I recall reading [Coleman, I think] that cold-hardy plants don’t tend to be destroyed by low temperature, but instead by ice, snow, wind, etc. I also know from experience that cold hardy seedlings like spinach and lettuces can handle some snow just fine. But I’m pretty sure the half-foot+ of heavy wet stuff we just got would squash a seedling.

So into the cold frames I went to see how they’ve changed my fate. I didn’t want to remove the snow, as -9C is in the forecast, and I’ll take the free temporary insulation. The lights [lids] had frozen on a bit, and needed a kick to break the ice. They were very heavy with wet snow. But inside…well, it looked like it did the day before the snow, not surprisingly. The transplants [seen below] were fine. The direct seeded seedlings [bottom] were hanging out as if nothing had happened. Brilliant.

Ever a fan of simple passive life-improving devices – ie, non energy consumptive such as my wine and root cellars – these cold frames have thoroughly impressed so far. I’ll likely be building more. Soon.

8 Responses

  1. Josh Eulert says:

    Kevin, where did you get the clear panels from? I’ve been looking to build a cold frame for my raised boxes, but haven’t been able to find anything big and cheap enough.

  2. Josh – I scored a plexi panel kit for a greenhouse on kijiji for $25 in the fall. I’ve also bought windows via kijiji for other uses, so would suggest that or one of the used/recycled construction materials places. Only downside is if your boxes are built, you have the challenge of finding the right size – I simply built the boxes to fit the plexi.

  3. brilliant Kevin!
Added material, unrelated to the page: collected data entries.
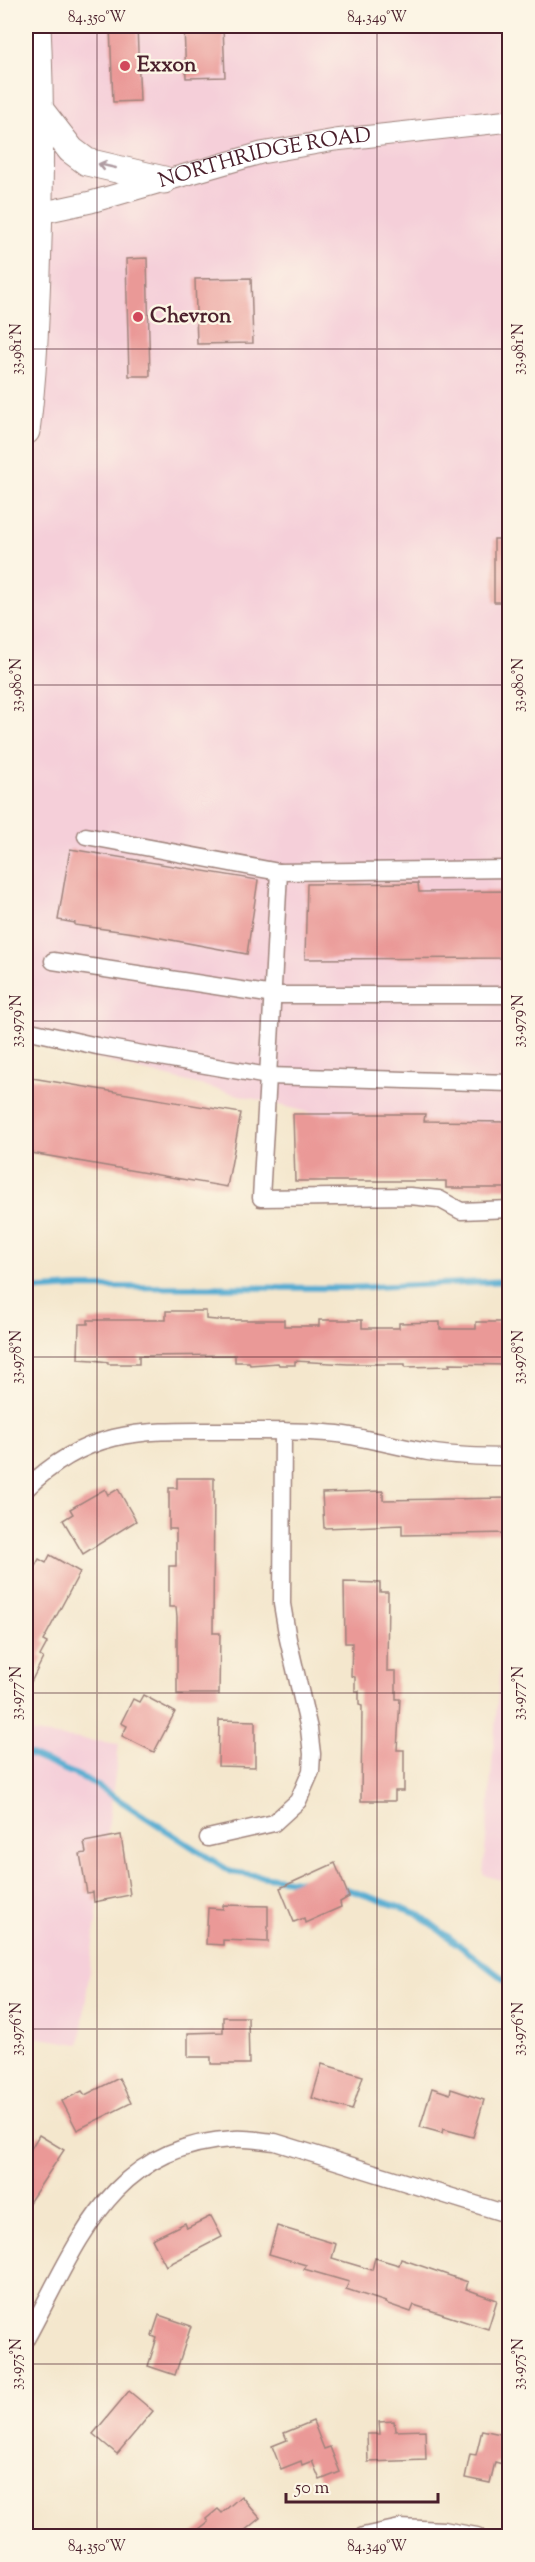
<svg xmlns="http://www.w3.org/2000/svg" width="535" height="2562" font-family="'Sorts Mill Goudy',serif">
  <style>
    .built { fill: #f5cfd9 }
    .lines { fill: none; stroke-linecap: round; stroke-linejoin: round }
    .stream { stroke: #54acd1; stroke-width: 6 }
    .building { fill: #ea9997 }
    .minor-casing { stroke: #9f837c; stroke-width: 19 }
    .tertiary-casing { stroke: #9f837c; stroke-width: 23 }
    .primary-casing { stroke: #9f837c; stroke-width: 29 }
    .minor { stroke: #fff; stroke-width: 16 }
    .tertiary { stroke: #fff; stroke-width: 21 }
    .primary { stroke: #fff; stroke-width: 27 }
    .oneway { stroke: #ae9aa0 }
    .ticks { fill: none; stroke: #4a1f2b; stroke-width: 1.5; stroke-opacity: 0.45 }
    .poi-dot { fill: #d1495b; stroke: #fcf5e5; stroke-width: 2 }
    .labels { text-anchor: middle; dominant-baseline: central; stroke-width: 5; stroke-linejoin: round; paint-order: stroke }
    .poi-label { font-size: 21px; font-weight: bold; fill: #4a1f2b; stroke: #fcf5e5; text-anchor: start }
    .street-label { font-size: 21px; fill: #4a1f2b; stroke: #fcf5e5 }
    .neatline { fill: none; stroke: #4a1f2b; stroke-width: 2 }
    .ticks-label { font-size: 15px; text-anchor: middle; fill: #4a1f2b }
  </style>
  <rect width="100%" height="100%" fill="#fcf5e5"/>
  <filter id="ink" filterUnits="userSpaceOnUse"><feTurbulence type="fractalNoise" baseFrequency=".0167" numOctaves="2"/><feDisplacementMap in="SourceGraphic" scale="12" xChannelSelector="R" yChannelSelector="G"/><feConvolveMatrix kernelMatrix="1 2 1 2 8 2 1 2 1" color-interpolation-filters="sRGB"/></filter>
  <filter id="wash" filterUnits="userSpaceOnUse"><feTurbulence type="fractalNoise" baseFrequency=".008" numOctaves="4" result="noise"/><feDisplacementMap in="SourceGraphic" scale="24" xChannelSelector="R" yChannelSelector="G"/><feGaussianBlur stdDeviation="1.35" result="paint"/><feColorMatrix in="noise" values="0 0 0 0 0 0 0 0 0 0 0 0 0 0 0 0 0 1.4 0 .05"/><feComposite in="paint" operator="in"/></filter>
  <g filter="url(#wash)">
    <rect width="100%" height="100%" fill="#f4e7cd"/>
    <g class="built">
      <path d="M 26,26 L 509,26 L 509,1163 L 26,1041 Z"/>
      <path d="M 509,1556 L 510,1556 L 509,1882 L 483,1875 Z"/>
      <path d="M 26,1732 L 119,1744 L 80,2044 L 26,2036 Z"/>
    </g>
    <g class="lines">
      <g class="stream">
        <path d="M 26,1290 L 77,1287 L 347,1288 L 510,1281"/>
        <path d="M 26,1753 L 88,1780 L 231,1872 L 304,1882"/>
        <path d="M 338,1886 L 417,1913 L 510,1984"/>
      </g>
    </g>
    <g id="blocks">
      <g class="building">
        <path d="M 110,26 L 137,26 L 140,101 L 113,102 Z"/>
        <path d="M 184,26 L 223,26 L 225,77 L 186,78 Z"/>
        <path d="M 147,258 L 150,376 L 129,376 L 126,259 Z"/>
        <path d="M 251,278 L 253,343 L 197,344 L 195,279 Z"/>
        <rect x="494" y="539" width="16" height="63"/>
        <path d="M 70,849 L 258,880 L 247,954 L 134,933 L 75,925 L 75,923 L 58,920 Z"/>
        <path d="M 418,883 L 419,892 L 510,891 L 510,958 L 305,959 L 307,884 Z"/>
        <path d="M 26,1077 L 241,1113 L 227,1187 L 26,1152 Z"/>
        <path d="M 293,1114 L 425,1114 L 424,1121 L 510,1122 L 510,1188 L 446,1188 L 446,1181 L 295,1181 Z"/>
        <path d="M 166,1311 L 206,1311 L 206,1319 L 216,1320 L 284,1320 L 284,1326 L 319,1326 L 319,1320 L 362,1320 L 362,1328 L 399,1328 L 399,1323 L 440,1322 L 440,1329 L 476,1329 L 476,1322 L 510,1322 L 510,1365 L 449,1364 L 450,1366 L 405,1367 L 405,1364 L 348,1364 L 295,1361 L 295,1365 L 279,1365 L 278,1363 L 250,1365 L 249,1362 L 235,1362 L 235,1355 L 139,1356 L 139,1364 L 108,1364 L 108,1362 L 93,1360 L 78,1359 L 79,1324 L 88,1324 L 88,1320 L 166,1320 Z"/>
        <path d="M 177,1478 L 214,1478 L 213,1633 L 220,1633 L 219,1694 L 177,1694 L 177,1617 L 176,1607 L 169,1607 L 169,1566 L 176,1566 L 176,1529 L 169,1529 L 169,1488 L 177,1488 Z"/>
        <path d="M 105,1489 L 108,1495 L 118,1489 L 136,1521 L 83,1554 L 63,1520 L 73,1514 L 70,1509 Z"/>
        <path d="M 383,1491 L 383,1500 L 510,1498 L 510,1533 L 402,1535 L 402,1525 L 324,1528 L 322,1493 Z"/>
        <path d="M 50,1555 L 80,1572 L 43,1641 L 47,1643 L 40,1656 L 43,1658 L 26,1692 L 26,1583 L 39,1559 L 46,1563 Z"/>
        <path d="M 344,1582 L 380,1583 L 380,1592 L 388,1592 L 387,1671 L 396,1671 L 396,1699 L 400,1699 L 397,1750 L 404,1750 L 404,1791 L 395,1791 L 395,1801 L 361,1801 L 362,1706 L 359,1705 L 359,1691 L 355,1691 L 355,1677 L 351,1676 L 352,1643 L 345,1643 Z"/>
        <path d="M 143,1695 L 175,1712 L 154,1752 L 122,1736 L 127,1726 L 121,1723 L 133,1699 L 139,1702 Z"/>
        <path d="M 219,1720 L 255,1721 L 255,1767 L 218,1766 Z"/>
        <path d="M 121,1835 L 130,1895 L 94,1902 L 93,1892 L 87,1893 L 80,1854 L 86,1853 L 84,1842 Z"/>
        <path d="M 335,1863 L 349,1897 L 340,1902 L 341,1907 L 305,1923 L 304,1918 L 294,1922 L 280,1888 Z"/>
        <path d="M 223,1905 L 268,1906 L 268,1942 L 223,1940 L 223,1945 L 206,1944 L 208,1908 L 223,1909 Z"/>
        <path d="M 223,2017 L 248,2017 L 249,2064 L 211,2064 L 211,2057 L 188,2057 L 188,2033 L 223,2032 Z"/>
        <path d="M 322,2064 L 363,2076 L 352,2110 L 312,2098 Z"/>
        <path d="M 119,2078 L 131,2103 L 77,2130 L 62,2101 L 82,2091 L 85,2095 Z"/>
        <path d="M 432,2088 L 450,2094 L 451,2089 L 484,2100 L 473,2137 L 443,2129 L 442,2133 L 420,2127 Z"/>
        <path d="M 39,2135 L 64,2150 L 26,2207 L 26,2157 Z"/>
        <path d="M 211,2216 L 222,2237 L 166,2266 L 152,2239 L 185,2223 L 187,2228 Z"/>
        <path d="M 277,2226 L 336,2244 L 332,2258 L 372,2270 L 375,2258 L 399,2265 L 401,2259 L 468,2282 L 466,2289 L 497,2300 L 488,2329 L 414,2305 L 411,2312 L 385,2303 L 386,2302 L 346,2289 L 349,2282 L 304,2269 L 306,2265 L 269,2254 Z"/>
        <path d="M 159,2315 L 191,2326 L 175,2375 L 148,2366 L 157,2338 L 152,2336 Z"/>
        <path d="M 129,2391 L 153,2411 L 117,2454 L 93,2434 Z"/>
        <path d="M 313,2421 L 324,2449 L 330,2447 L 340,2472 L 320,2480 L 312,2461 L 302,2465 L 301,2461 L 281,2469 L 272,2446 L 287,2440 L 284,2433 Z"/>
        <path d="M 394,2421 L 395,2431 L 425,2430 L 426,2460 L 368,2462 L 367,2434 L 380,2434 L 379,2422 Z"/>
        <path d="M 482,2430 L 510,2436 L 510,2466 L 495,2462 L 490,2483 L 465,2478 L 470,2454 L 476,2455 Z"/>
        <path d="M 241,2496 L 260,2518 L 238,2536 L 190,2536 L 208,2522 L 206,2519 L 218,2509 L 222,2513 Z"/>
      </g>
    </g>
  </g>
  <g filter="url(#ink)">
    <use href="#blocks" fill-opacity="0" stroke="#9f837c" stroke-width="1.5"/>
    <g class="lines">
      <g class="minor-casing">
        <g id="minor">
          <path d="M 86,836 L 279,872"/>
          <path d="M 510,869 L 279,872 C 274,981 267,1089 261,1198 L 410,1196 L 439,1199 L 461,1211 L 510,1209"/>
          <path d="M 53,961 L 274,995 L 510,995"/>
          <path d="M 26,1030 L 97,1046 L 268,1076 L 510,1083"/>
          <path d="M 26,1489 C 90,1425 149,1431 233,1431 C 268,1431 303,1430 338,1434 C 368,1438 398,1447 428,1452 C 455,1456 482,1457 510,1457"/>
          <path d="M 208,1838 L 274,1823 L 298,1801 L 311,1771 L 312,1754 L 309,1729 L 288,1639 L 282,1604 L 283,1431"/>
          <path d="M 26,2339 C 78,2245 109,2145 234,2139 C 248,2138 262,2141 275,2142 L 510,2215"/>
          <path d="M 363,2536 L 400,2528 L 443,2530 L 477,2536"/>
        </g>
      </g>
      <g class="tertiary-casing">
        <g id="tertiary">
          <path id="s1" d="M 26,216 L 91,202 L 261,153 L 335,140 L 510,121"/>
        </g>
      </g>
      <g class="primary-casing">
        <g id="primary">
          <path d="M 40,110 L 71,150 L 87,162 L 164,180"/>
          <path d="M 26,431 C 33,378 35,325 37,272 C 40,190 41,108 37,26"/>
        </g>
      </g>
      <use href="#minor" class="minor"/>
      <use href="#tertiary" class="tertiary"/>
      <use href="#primary" class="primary"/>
    </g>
    <defs><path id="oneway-shaft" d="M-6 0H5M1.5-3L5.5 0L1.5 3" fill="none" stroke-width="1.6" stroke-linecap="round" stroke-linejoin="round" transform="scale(1.5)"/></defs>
    <use class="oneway" href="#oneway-shaft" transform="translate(107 166) rotate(-167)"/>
  </g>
  <path class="ticks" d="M 97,26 L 97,2536M 377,26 L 377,2536M 26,349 L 510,349M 26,685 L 510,685M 26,1021 L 510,1021M 26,1357 L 510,1357M 26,1693 L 510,1693M 26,2029 L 510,2029M 26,2364 L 510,2364"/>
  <g class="poi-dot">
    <circle cx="125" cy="66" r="6"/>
    <circle cx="138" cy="317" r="6"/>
  </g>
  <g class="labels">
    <g class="poi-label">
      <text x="137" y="66">Exxon</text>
      <text x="150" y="317">Chevron</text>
    </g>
    <g class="street-label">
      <text stroke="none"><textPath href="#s1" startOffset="246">NORTHRIDGE ROAD</textPath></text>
    </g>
  </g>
  <rect width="535" height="2562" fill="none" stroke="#fcf5e5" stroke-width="66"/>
  <path d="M286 2493v9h152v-9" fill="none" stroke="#4a1f2b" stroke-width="3"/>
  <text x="295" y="2493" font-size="18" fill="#4a1f2b" stroke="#fcf5e5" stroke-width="4.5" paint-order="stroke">50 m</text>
  <rect x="33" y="33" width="469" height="2496" class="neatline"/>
  <g class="ticks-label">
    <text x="97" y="22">84.350°W</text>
    <text x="377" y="22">84.349°W</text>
    <text transform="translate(16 349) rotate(-90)" y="5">33.981°N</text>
    <text transform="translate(518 349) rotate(-90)" y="5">33.981°N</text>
    <text transform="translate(16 685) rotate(-90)" y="5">33.980°N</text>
    <text transform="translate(518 685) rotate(-90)" y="5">33.980°N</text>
    <text transform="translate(16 1021) rotate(-90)" y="5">33.979°N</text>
    <text transform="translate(518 1021) rotate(-90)" y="5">33.979°N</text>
    <text transform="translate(16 1357) rotate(-90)" y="5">33.978°N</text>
    <text transform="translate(518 1357) rotate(-90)" y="5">33.978°N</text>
    <text transform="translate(16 1693) rotate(-90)" y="5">33.977°N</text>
    <text transform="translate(518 1693) rotate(-90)" y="5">33.977°N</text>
    <text transform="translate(16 2029) rotate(-90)" y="5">33.976°N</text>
    <text transform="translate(518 2029) rotate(-90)" y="5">33.976°N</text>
    <text transform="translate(16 2364) rotate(-90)" y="5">33.975°N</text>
    <text transform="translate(518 2364) rotate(-90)" y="5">33.975°N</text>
    <text x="97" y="2551">84.350°W</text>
    <text x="377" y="2551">84.349°W</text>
  </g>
</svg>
We are looking forward to the day when we can see the ground let alone start digging in it!

  4. CourtJ says:

    Seeing real seedlings coming up like this makes me happy :-) I am hoping to do some garden work this weekend, but will be a good bit behind where you are, although I do have chives. When I saw them peeking up through this weekend’s melting snow I almost cried. Maybe it was the return of snow that almost made me cry – haha.

  5. Josh Eulert says:

    Hey Kevin, if you’re interested in building more or bigger cold frames, you might look into corrugated polycarbonate sheets. They may be from a commercial big box store, but they’re cheaper than you’d think.

  6. John – I’m curious to hear how many days you figure we’re ‘behind’ in the growing season this year. It has to be significant.
    Court – Happy to make you happy! I know. One of the advantages to living northerly – poignant seasonal change.
    Josh – what would their usual use be?

  7. Josh says:

    Clear roof panels and greenhouses ironically enough. (The Green house panels you have, if plastic, are probably made of it.)

    However a word of caution, they contain BPA and I’m not sure if that’s a concern for you or not. (It’d have to leach out, not be eaten by soil bacteria, be taken up by the plants and not be metabolized by them, but I haven’t done enough reading to have an opinion on if the concern is overblown or not.)

  8. Addie says:

    The cold frame sounds like a great idea, especially since it isn’t energy consuming .. what other winter leafy vegetables have you tried in spring? (kale?)